Le dernier roman de James Meek, ancien journaliste du Guardian, lauréat de plusieurs prix littéraires, a été accueilli avec force louanges lors de sa parution, et recommandé par Hilary Mantel, l’autrice à succès de Wolf Hall, aux « fans of intelligent historical fiction ». Vers Calais, en Temps ordinaire se déroule en 1348. En exergue, une citation de The Vision of Piers Plowman, satire composée quelques décennies plus tard, donne le ton : « Dieu est sourd, de nos jours ». Au sein d’une société corrompue, Piers le laboureur faisait le rêve d’une vraie vie chrétienne. On peut lire dans un ouvrage précédent de Meek, Dreams of Leaving and Remaining, que les partisans du Brexit ont gagné, non parce que leurs arguments étaient meilleurs, mais parce qu’ils partageaient la vision passéiste d’un grand nombre de votants.

• LES DONNÉES

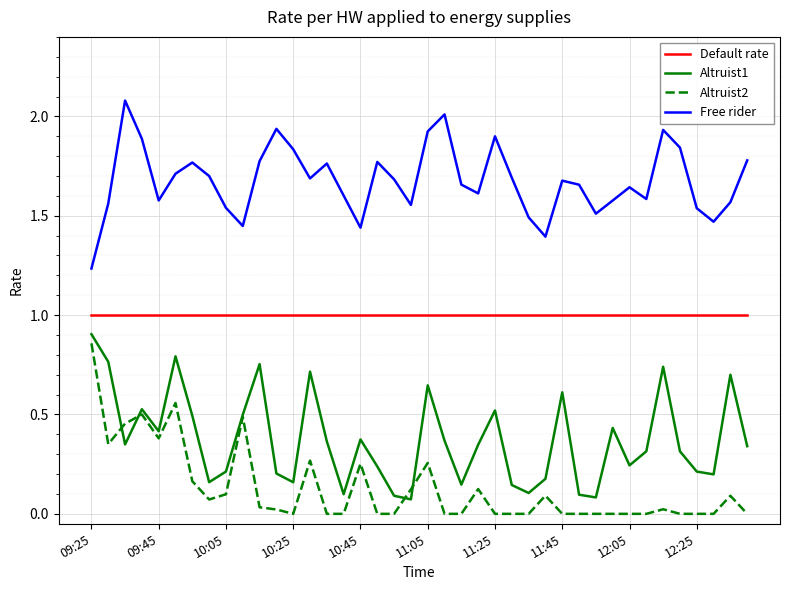

True or false: Altruist1 and Default rate intersect in this chart.

False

• CONSIGNE
Poursuivez le texte sur le roman de James Meek à partir de sa dernière phrase. Les données n'ont ici aucun rôle.

• RÉPONSE ATTENDUE
James Meek, Vers Calais, en Temps ordinaire. Trad. de l’anglais (Écosse) par David Fauquemberg. Métailié, 460 p., 23 €
Cette fois, James Meek s’abstient de souligner des parallèles possibles avec le présent. Vers Calais commence la veille de la fête de saint Thomas, le martyr de Canterbury. Malgré l’épidémie de peste noire qui approche des côtes de l’Angleterre, un groupe de voyageurs se rend dans le Dorset afin d’embarquer pour le continent. Ce sont en majorité des archers conduits par un redoutable colosse, Hayne Attenoke. Un procureur écossais en route pour Avignon est chargé de leur servir de confesseur laïque. Will le laboureur, le meilleur archer des Cotswolds, tente de se libérer du servage en s’engageant dans leur troupe. La demoiselle Bernadine se joint à eux pour échapper à l’affreux barbon qu’on veut lui faire épouser, armée pour tout viatique d’un exemplaire du Roman de la Rose dont elle a fait son guide.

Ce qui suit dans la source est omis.